> _What you should do_
In the output, include exactly the lines from the beginning of the records up to and including the one that contains "(184, 481) none", and leave out the pictures.
*** Extracted information ***
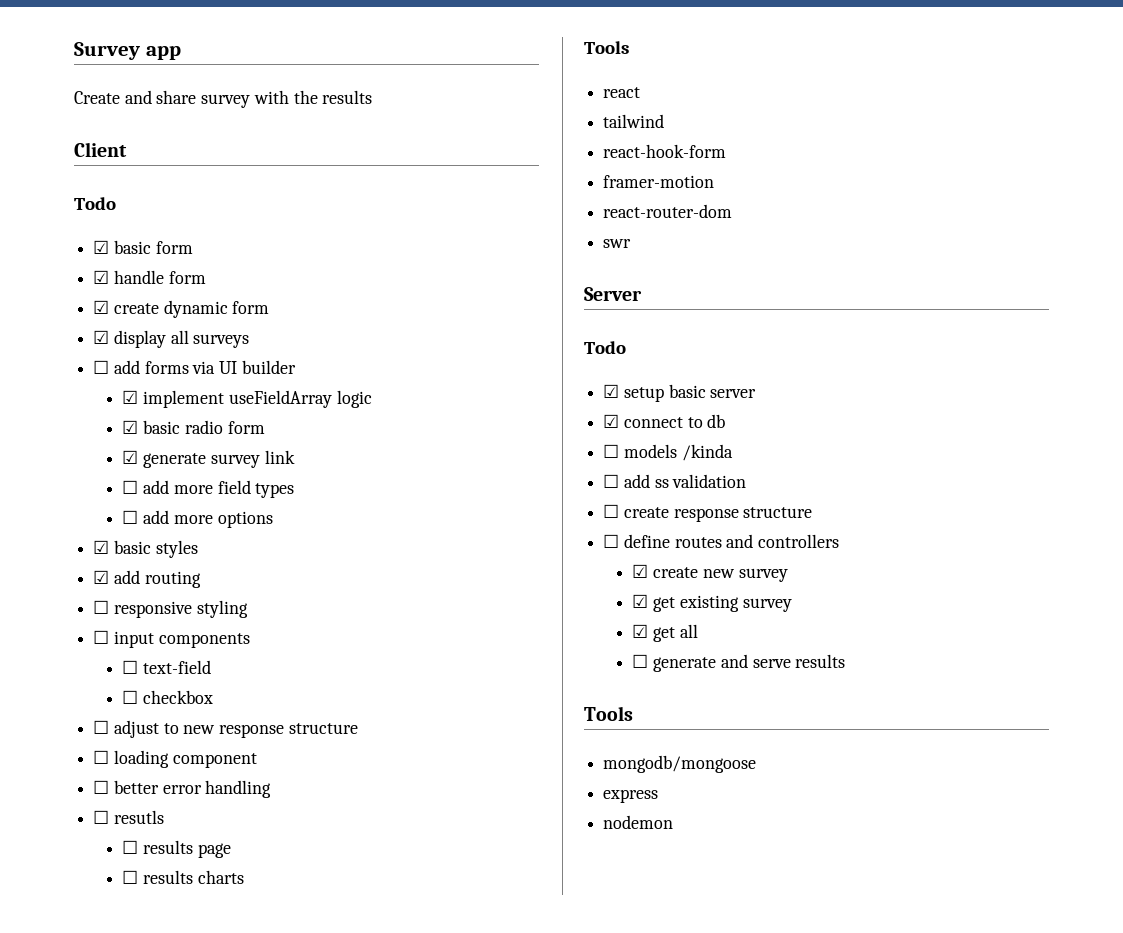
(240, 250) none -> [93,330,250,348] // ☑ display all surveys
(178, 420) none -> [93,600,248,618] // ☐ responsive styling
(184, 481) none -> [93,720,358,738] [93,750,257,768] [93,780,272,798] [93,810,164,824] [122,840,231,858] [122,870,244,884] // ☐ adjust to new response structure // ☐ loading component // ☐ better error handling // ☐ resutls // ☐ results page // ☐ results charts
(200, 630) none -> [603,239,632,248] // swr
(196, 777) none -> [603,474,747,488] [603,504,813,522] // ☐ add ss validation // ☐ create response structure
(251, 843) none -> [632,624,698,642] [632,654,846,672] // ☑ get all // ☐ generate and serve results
*** End of Extracted information ***
> _Exercise answer_
(240, 250) none -> [93,330,250,348] // ☑ display all surveys
(178, 420) none -> [93,600,248,618] // ☐ responsive styling
(184, 481) none -> [93,720,358,738] [93,750,257,768] [93,780,272,798] [93,810,164,824] [122,840,231,858] [122,870,244,884] // ☐ adjust to new response structure // ☐ loading component // ☐ better error handling // ☐ resutls // ☐ results page // ☐ results charts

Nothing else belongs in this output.